Weymouth wins inaugural Sherborne Prize for Travel Writing
In the UK, Adam Weymouth has won the inaugural £10,000 (A$19,043) Sherborne Prize for Travel Writing for Lone Wolf (Hutchinson Heinemann), reported the Bookseller.
Weymouth’s account of a young wolf’s 1000-mile journey to the Italian Alps also won the Sunday Times Young Writer of the Year Award.
“Lone Wolf follows wolf Slavc, who in 2011 crossed paths with a female wolf, leading to more than a hundred wolves returning to the Italian Alps a decade later” said the Bookseller. “Weymouth retraced Slavc’s route to examine rewilding, climate change and traditional life in Europe’s mountain communities.”

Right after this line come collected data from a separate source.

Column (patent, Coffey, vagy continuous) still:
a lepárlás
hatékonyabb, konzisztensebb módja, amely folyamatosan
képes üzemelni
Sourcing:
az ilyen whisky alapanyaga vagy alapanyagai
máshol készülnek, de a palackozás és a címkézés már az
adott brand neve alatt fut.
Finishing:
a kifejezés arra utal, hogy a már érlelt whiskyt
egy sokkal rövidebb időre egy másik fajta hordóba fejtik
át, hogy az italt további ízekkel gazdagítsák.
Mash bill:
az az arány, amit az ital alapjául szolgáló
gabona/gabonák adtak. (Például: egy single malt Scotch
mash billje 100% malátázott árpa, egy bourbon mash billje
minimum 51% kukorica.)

The book was chosen from a shortlist that also included Russia Starts Here (Howard Amos, Bloomsbury Continuum), Night Train to Odesa (Jen Stout, Polygon), Is a River Alive? (Robert Macfarlane, Penguin), Anima (Kapka Kassabova, Vintage), and Greyhound (Joanna Pocock, Fitzcarraldo).
The Sherborne Prize for Travel Writing recognises “a published British or European author whose work encourages understanding between peoples and across societies”.

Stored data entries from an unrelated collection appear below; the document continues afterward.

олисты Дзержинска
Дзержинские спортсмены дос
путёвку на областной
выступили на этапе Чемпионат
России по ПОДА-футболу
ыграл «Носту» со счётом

Chair of the judges Colin Thubron said: “We admired Lone Wolf especially for the vividness and skill with which its author interweaves his 1000-mile trek in a wolf’s paw tracks with the seismic social and ecological changes that inform his way. This is a celebration of wildness and of its right to exist, but grounded in an unsentimental understanding of its cost to humans. It’s a beautifully written and far-reaching book.”